Source:
https://scmp.com/culture/film-tv/article/2000793/film-review-how-plan-orgy-small-town-canadian-comedy-plays-it-safe
Culture/ Film & TV

Film review: How to Plan an Orgy in a Small Town – Canadian comedy plays it safe

Story of a sex party in sleepy Beaver’s Ridge seems reluctant to get down and dirty, yet the performances are uniformly likeable and its bashful earnestness almost endearing in the end

Story of a sex party in sleepy Beaver’s Ridge seems reluctant to get down and dirty, yet the performances are uniformly likeable and its bashful earnestness almost endearing in the end

2.5/5 stars

What could have been a biting satire pitting small-town conservatism against big-city liberalism, How to Plan an Orgy in a Small Town plays its suburban sexploits so safely it threatens to say nothing at all.
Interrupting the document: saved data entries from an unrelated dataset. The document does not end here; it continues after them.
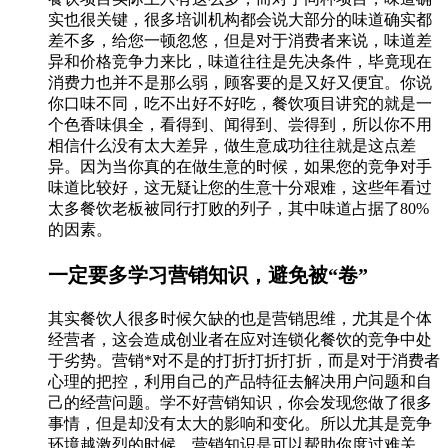
实也很关键，很多培训机构都会说大部分的味道确实都
差不多，给您一顿忽悠，但是对于消费者来说，味道差
异和价格竞争力来比，味道往往是先决条件，毕竟现在
消费力也并不是那么弱，顾客要的是又好又便宜。你说
你口味不同，吃不出好不好吃，餐饮项目讲究的就是一
个色香味俱全，看得到、闻得到、尝得到，所以你不用
相信什么没有太大差异，做生意成功往往就是这点差
异。因为当你真的在做生意的时候，如果您的竞争对手
味道比较好，这无疑让您的生意十分艰难，这些年看过
太多餐饮老板被同行打败的列子，其中味道占据了80%
的因素。
一定要多学习营销知识，避免被“卷”
其实餐饮人很多时候欠缺的也是营销思维，尤其是个体
经营者，这会造成创业者在应对连锁化餐饮的竞争中处
于劣势。营销*对不是的打折打折打折，而是对于消费者
心理的把控，利用自己的产品特征去解决用户问题和自
己的经营问题。学不好营销知识，你会发现您做了很多
事情，但是却没有太大的影响和变化。所以尤其是竞争
环境越激烈的时候，营销知识是可以帮助你度过难关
Ten years after an embarrassing high school encounter sends Cassie running to Toronto, she returns to the sleepy town of Beaver’s Ridge for her mother’s funeral. Now a celebrated sex columnist, Cassie (Jewel Staite) discovers her ex-boyfriend Adam (Ennis Esmer) has married her arch-enemy Heather (Lauren Lee Smith), best friend Alice (Katherine Isabelle) is a serial man-eater, while a scathing article Cassie published years earlier has turned the entire community against her.

Soon enough, however, this oddball assortment of repressed townsfolk turns to Cassie – a certified sex guru in their eyes – to help them organise a special party, which they foolishly believe will solve the myriad problems plaguing their personal lives. Needless to say, a multitude of secrets and unspoken yearnings are laid bare, but Cassie may yet find forgiveness and reason to embrace her hometown once again.

A still from How to Plan an Orgy in a Small Town.
A still from How to Plan an Orgy in a Small Town.
Written and directed by Jeremy LaLonde, the film’s biggest problem is its reluctance to examine sexual taboos in any meaningful way, or exploit them for our titillation. Sketchily drawn characters flip from prudes to pervs with little provocation, and unsurprisingly learn that their problems would be better resolved through conversation rather than coitus.

That said, the performances in this well-meaning Canadian comedy are uniformly likeable, only making their misdeeds and the film’s bashful earnestness all the more endearing.